What has been driving the Irish state in what looks like a totally negative direction? The wreck is deteriorating by the day through environmental abuse, rogue divers can access it and steal from it, fishermen’s nets consistently damage it, and the only person with the means and the motive to explore it properly is being denied the opportunity. What could be a quite exceptional contribution to Irish underwater scientific research has been thwarted by the very body that should be encouraging it. Worse, a combination of politicians and civil servants has run up a huge bill in legal fees for the Irish taxpayer in order to prevent Lusitania from being explored until she is no longer worth exploring.
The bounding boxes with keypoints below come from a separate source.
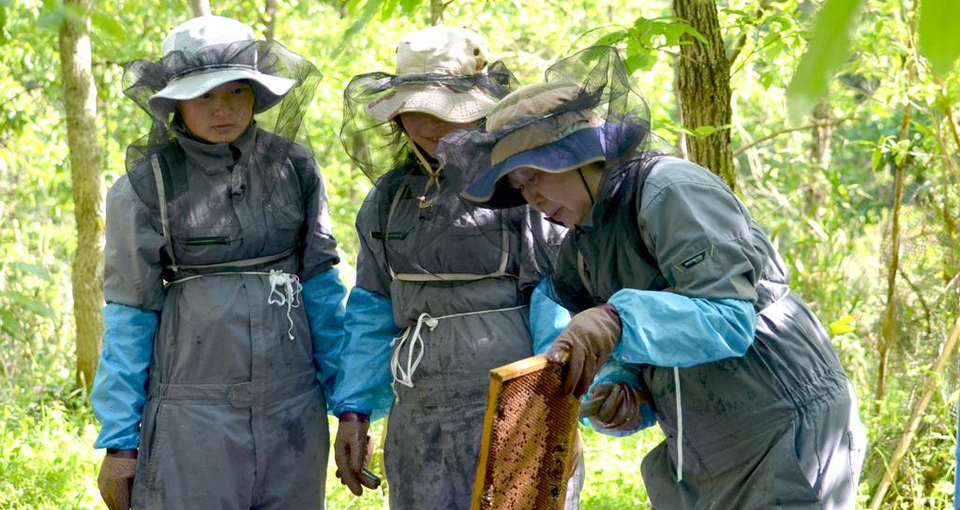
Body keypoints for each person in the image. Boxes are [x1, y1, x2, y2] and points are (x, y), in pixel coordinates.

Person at [443, 46, 867, 510]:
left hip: (784, 420)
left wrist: (615, 319)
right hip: (705, 443)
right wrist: (627, 391)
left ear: (582, 156)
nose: (533, 197)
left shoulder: (670, 190)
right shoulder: (582, 245)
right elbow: (652, 346)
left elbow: (727, 320)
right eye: (520, 187)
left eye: (536, 176)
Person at [92, 15, 345, 510]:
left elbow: (322, 286)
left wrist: (351, 407)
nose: (223, 109)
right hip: (192, 412)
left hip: (293, 407)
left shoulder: (294, 167)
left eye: (236, 92)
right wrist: (120, 441)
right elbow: (130, 314)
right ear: (174, 102)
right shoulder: (147, 186)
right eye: (204, 95)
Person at [331, 26, 580, 509]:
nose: (430, 126)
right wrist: (354, 410)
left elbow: (555, 296)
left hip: (518, 399)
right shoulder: (388, 198)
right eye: (416, 110)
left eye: (445, 110)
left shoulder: (523, 184)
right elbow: (372, 308)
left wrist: (557, 401)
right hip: (419, 411)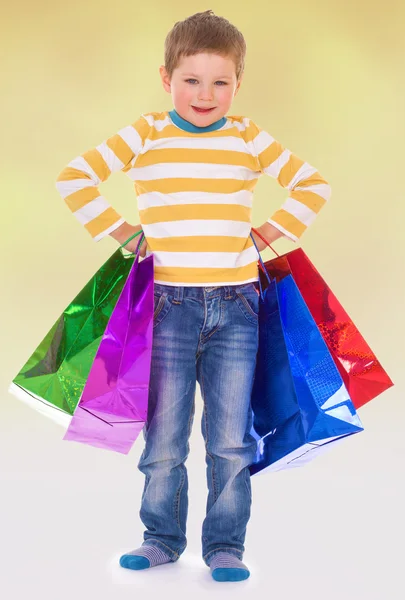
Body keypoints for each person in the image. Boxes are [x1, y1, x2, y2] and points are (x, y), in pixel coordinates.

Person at [55, 10, 331, 583]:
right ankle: (160, 538)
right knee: (164, 437)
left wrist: (268, 234)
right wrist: (122, 231)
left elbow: (313, 184)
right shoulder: (147, 133)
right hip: (166, 308)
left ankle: (225, 545)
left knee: (230, 439)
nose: (205, 94)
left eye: (220, 82)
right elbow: (75, 177)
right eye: (191, 80)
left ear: (238, 83)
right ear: (165, 78)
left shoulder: (247, 136)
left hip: (236, 309)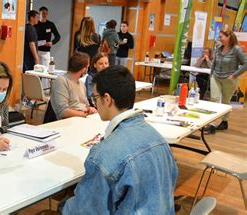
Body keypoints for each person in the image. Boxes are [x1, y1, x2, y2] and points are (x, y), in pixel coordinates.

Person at [60, 66, 178, 214]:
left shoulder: (103, 156)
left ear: (107, 99)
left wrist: (64, 206)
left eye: (95, 98)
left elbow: (85, 211)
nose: (94, 103)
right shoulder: (160, 140)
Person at [210, 30, 247, 130]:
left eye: (221, 37)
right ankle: (211, 123)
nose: (219, 39)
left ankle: (224, 122)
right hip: (216, 77)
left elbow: (246, 63)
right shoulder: (218, 48)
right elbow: (214, 63)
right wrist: (211, 75)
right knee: (214, 99)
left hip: (229, 80)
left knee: (225, 101)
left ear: (229, 37)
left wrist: (235, 75)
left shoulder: (236, 49)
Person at [50, 52, 97, 120]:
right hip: (68, 123)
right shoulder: (61, 81)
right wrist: (85, 115)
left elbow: (86, 106)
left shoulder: (81, 84)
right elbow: (63, 112)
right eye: (87, 67)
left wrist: (90, 109)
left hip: (81, 120)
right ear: (83, 69)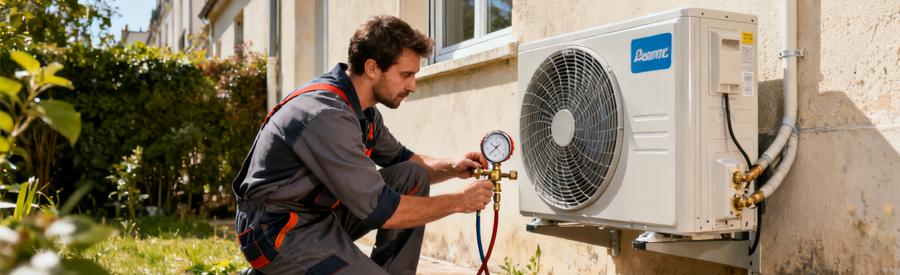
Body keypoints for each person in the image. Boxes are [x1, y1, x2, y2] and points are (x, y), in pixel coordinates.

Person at [232, 15, 494, 275]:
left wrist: (453, 166)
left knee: (410, 176)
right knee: (392, 201)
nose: (412, 85)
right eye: (406, 74)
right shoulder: (326, 114)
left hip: (320, 216)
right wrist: (459, 201)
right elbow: (384, 210)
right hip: (276, 230)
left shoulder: (363, 111)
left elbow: (405, 160)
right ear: (372, 68)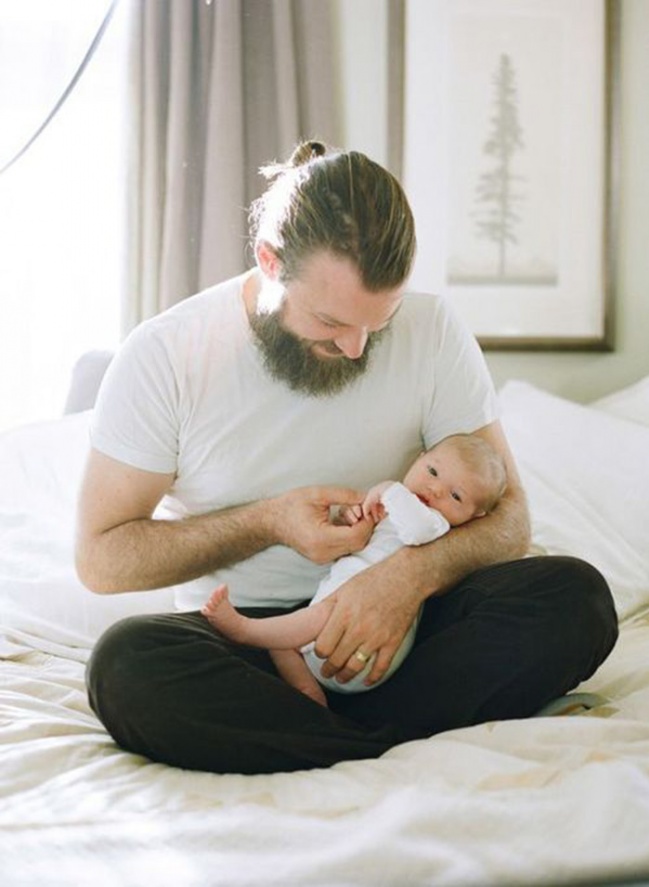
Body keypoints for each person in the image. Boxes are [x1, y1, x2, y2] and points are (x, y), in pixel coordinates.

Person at [78, 140, 618, 775]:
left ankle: (313, 740)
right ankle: (385, 742)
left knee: (575, 597)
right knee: (125, 664)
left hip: (407, 627)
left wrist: (403, 582)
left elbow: (511, 520)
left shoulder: (435, 331)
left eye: (377, 324)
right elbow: (101, 559)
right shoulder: (166, 355)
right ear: (270, 261)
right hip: (252, 646)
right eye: (333, 322)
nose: (359, 348)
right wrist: (266, 522)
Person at [201, 434, 507, 707]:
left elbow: (415, 529)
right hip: (323, 641)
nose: (436, 489)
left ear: (475, 516)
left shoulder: (434, 523)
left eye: (456, 496)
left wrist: (389, 490)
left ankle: (245, 630)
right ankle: (309, 693)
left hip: (368, 645)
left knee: (316, 617)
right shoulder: (396, 509)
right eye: (432, 471)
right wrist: (355, 523)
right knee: (284, 646)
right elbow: (366, 543)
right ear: (419, 459)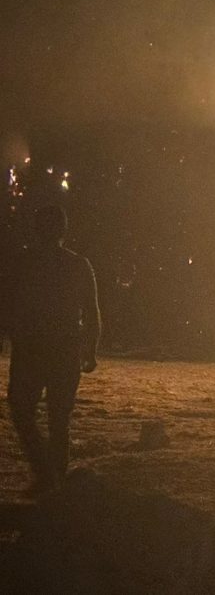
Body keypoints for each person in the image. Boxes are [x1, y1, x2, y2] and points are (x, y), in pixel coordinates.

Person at [5, 205, 100, 495]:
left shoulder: (23, 264)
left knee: (22, 410)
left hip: (32, 349)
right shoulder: (79, 265)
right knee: (60, 418)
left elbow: (8, 305)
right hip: (64, 350)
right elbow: (92, 312)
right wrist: (90, 350)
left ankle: (46, 473)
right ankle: (54, 481)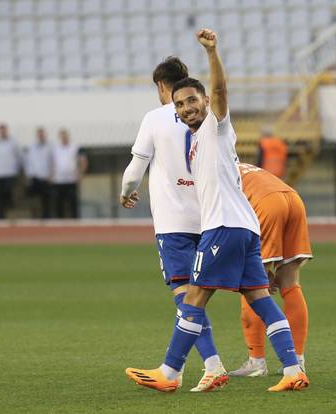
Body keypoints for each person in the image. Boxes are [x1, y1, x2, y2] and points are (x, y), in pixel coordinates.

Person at [125, 29, 309, 392]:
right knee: (261, 298)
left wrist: (212, 52)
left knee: (193, 297)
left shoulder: (216, 126)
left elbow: (223, 91)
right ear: (175, 111)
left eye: (193, 100)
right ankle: (293, 370)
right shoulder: (195, 140)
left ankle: (170, 372)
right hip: (245, 228)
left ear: (206, 101)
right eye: (180, 104)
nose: (187, 108)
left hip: (223, 227)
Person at [120, 56, 227, 392]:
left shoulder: (155, 118)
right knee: (204, 294)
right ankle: (285, 361)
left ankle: (208, 366)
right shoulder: (206, 115)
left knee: (185, 297)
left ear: (162, 86)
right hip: (209, 216)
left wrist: (126, 193)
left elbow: (136, 169)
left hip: (173, 221)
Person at [229, 162, 312, 377]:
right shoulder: (240, 165)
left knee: (250, 283)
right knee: (290, 281)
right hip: (293, 198)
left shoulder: (209, 171)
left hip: (266, 204)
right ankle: (298, 360)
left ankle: (256, 361)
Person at [51, 129, 87, 218]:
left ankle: (75, 221)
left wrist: (81, 173)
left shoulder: (74, 148)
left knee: (73, 202)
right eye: (62, 136)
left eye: (65, 136)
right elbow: (53, 163)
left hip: (71, 179)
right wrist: (51, 175)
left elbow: (83, 161)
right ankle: (60, 221)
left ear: (68, 136)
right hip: (58, 180)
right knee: (59, 203)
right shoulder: (56, 148)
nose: (64, 138)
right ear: (59, 137)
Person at [0, 123, 22, 219]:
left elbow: (19, 156)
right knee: (0, 195)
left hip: (10, 173)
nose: (2, 132)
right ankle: (1, 215)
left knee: (9, 193)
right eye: (1, 130)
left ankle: (11, 214)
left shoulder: (13, 142)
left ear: (7, 130)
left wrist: (17, 169)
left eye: (4, 129)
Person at [25, 127, 52, 218]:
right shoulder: (32, 147)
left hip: (46, 177)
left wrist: (51, 175)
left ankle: (46, 217)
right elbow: (29, 161)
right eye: (39, 134)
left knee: (47, 200)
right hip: (35, 178)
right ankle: (34, 217)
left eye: (42, 134)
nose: (41, 136)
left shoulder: (51, 146)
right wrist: (29, 175)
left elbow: (53, 161)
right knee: (33, 199)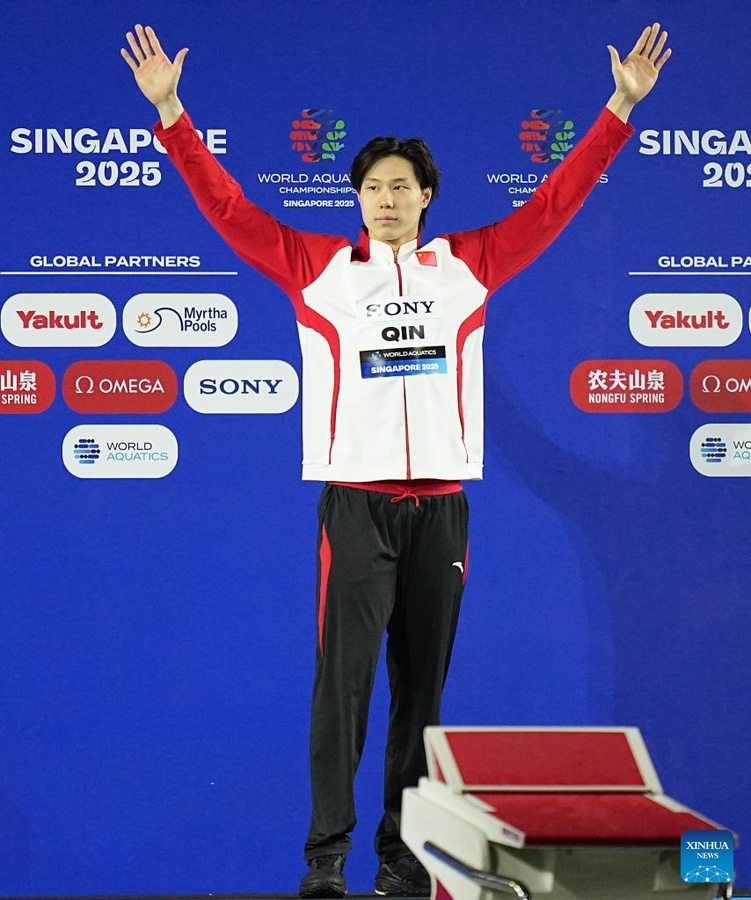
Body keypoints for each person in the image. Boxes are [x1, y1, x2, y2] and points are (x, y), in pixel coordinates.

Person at [121, 22, 671, 898]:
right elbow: (228, 208)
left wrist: (617, 108)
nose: (385, 200)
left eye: (401, 188)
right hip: (357, 506)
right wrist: (171, 115)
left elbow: (555, 204)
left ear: (427, 197)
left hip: (441, 511)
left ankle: (402, 857)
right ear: (356, 199)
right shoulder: (317, 269)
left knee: (422, 700)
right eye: (372, 187)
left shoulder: (471, 266)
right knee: (341, 690)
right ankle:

An element in this must be the well-known difficulty that civil servants have in admitting error because of the potential damage to their career paths. The High Court found that the DAHG was wrong to refuse permission originally and the Supreme Court found that it was wrong to appeal this decision. Minister Deenihan told Bemis ‘that he had to do what his staff advised’. Continuing obstruction could then reflect determination on their part not to allow anything that could suggest that faulty advice had been given to the minister. We seem to be dealing here with a classic case of bureaucratic abuse of power.

William Kingston is in the Business School of Trinity College, Dublin.

Further reading

P. O’Sullivan, The sinking of the Lusitania: unravelling the mysteries (Dublin, 2014).
M. Peake, K. Walsh-Johnson & S. Jones, The Lusitania story (Barnsley, 2015).